Structure drives behavior. If the commercial architecture is wrong — how territories are defined, how incentives are designed, how performance is measured — then better people will produce the same poor results. They will just feel worse about it.

The Most Common Structural Mistakes

  • Territories defined by geography, not potential. Assigning accounts by city or region often produces wildly unequal workloads and leaves significant revenue potential unmanaged.
  • No account tiering. Treating a strategic account with the same frequency and resource allocation as a small occasional buyer is both inefficient and commercially dangerous.
  • No coverage model. Who owns which customers? What is the expected contact frequency for each tier? What happens when a rep leaves? These questions are often unanswered — until a crisis forces them.

Incentives That Backfire

  • Rewarding revenue, not margin. Salespeople chase the deals that are easiest to close, not the ones most valuable to the business.
  • No team component. Purely individual incentives destroy collaboration and make account transitions chaotic.
  • Paying on invoicing, not collection. This creates incentives to sell to customers who will not pay — a chronic problem in many LatAm markets.
  • Commission caps. A hard cap tells your best salesperson to stop selling in November.

The KPI Trap

Most sales teams in the region are measured on activity: visits, calls, proposals sent. These metrics feel like management. They are not. Activity metrics tell you people are busy — nothing more.

The shift from activity to outcome metrics — conversion rates by segment, margin by account tier, customer retention rate — is one of the highest-leverage changes a commercial leader can make.

What a Well-Designed Sales Structure Looks Like

A properly designed structure has territories reflecting customer potential and strategic priority, incentives aligned with business objectives including margin and retention, KPIs measuring outcomes not inputs, and a governance model clear enough to function through personnel changes.

None of this requires sophisticated technology. It requires a clear diagnosis, honest design, and the discipline to implement what was designed.

The best sales managers in LatAm are not great motivators. They are great architects.

Sales Force & Territory design is one of four practice areas at Romero Consulting. If your team is working hard but results are inconsistent, the problem is usually the structure.

Common Questions

Why do sales teams in Latin America underperform?

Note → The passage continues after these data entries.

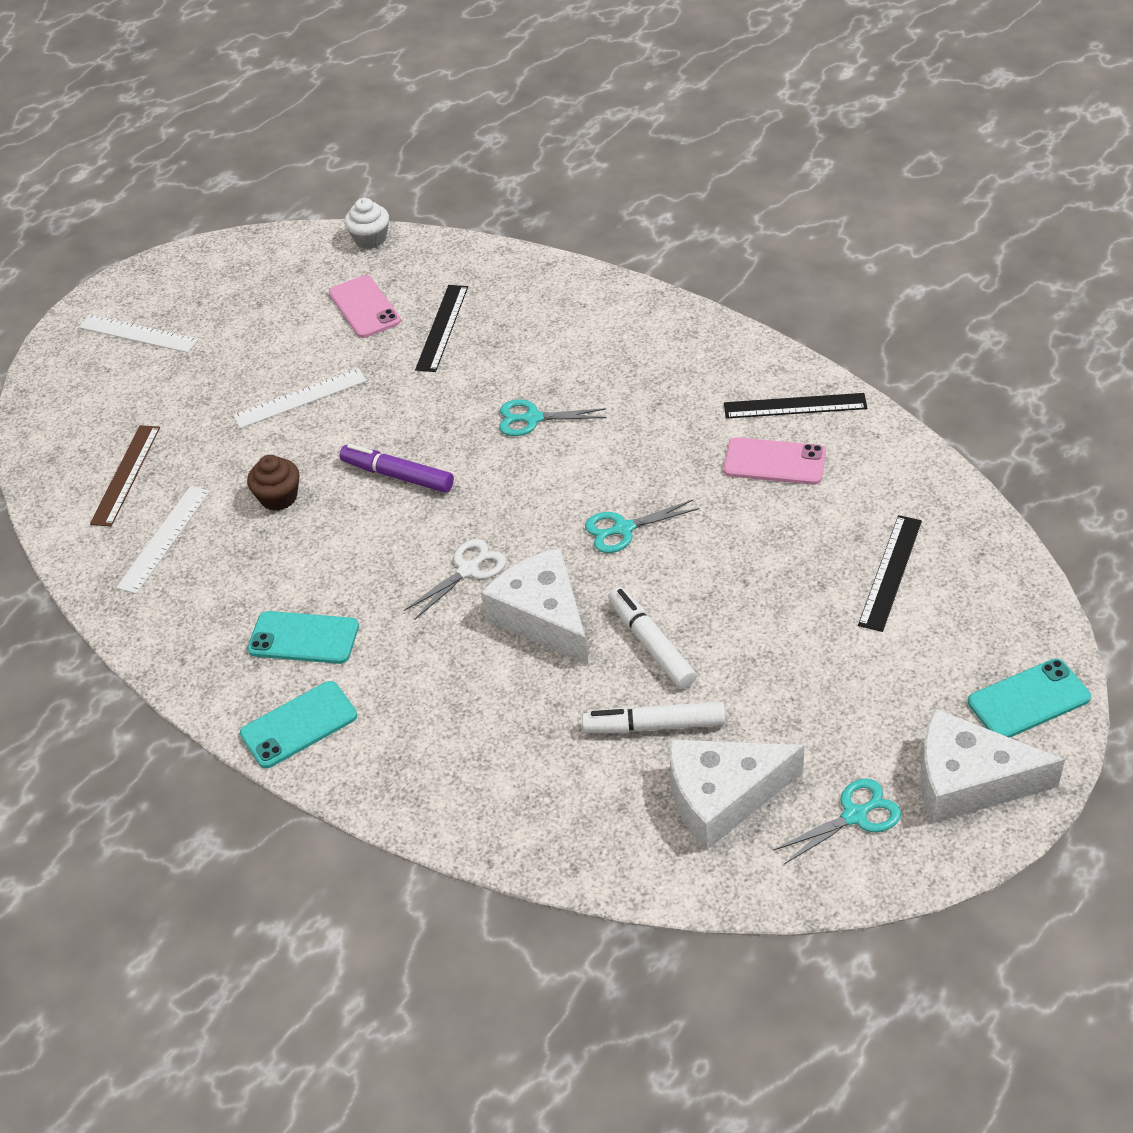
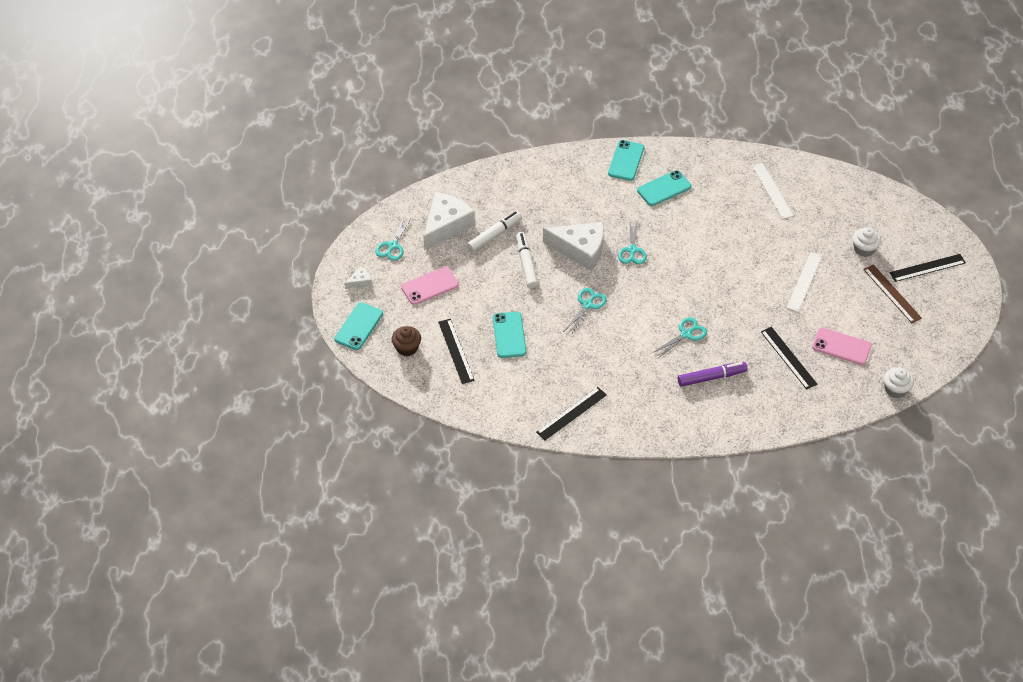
camera: 135 degrees right, 5 degrees up
white ruler [79,315,198,353] -> black ruler [890,254,966,282]
brown ruler [90,425,160,527] -> brown ruler moved to [863,264,922,323]
brown cupcake [247,455,299,511] -> brown cupcake moved to [392,326,421,356]
purple marker [339,444,454,493] -> purple marker moved to [678,362,747,387]
white scissors [404,539,506,620] -> turquoise scissors [618,219,647,264]
white marker [608,587,696,689] -> white marker turned 120 degrees counterclockwise [516,232,538,289]
pink phone [723,437,826,485] -> pink phone moved to [401,267,459,305]
white cheese [921,709,1065,824] -> white cheese [345,267,372,289], size x0.43
none -> turquoise phone [493,312,526,358]
none -> white cupcake [853,227,881,257]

The most common cause is structural, not personal. Territories are defined by geography rather than customer potential, incentives reward activity over outcomes, and there is no coverage model to ensure strategic accounts receive appropriate attention. Better people will produce the same poor results if the architecture is wrong.

How should I structure a sales team for Latin America?

Start with customer segmentation — define which accounts are strategic, growth, or transactional, and build territories around potential and priority rather than geography. Set contact frequency standards per tier. Design incentives that reward margin, retention, and payment discipline alongside revenue. Build a governance model that works regardless of who is in each role.

What KPIs should a Latin American sales team track?

Prioritize outcome metrics over activity metrics: conversion rate by funnel stage, margin by account tier, customer retention rate, share of wallet in key accounts, and pipeline velocity. Activity metrics like call volume have their place as leading indicators, but should never be the primary measure of commercial performance.

How do you fix a compensation plan that is not working?

First diagnose what behavior the current plan is producing versus what you want. Common fixes: add a margin component alongside revenue, include a team or account retention element, shift to payment-on-collection rather than invoicing, and remove or raise commission caps. Any compensation change needs a 90-day implementation window with clear communication.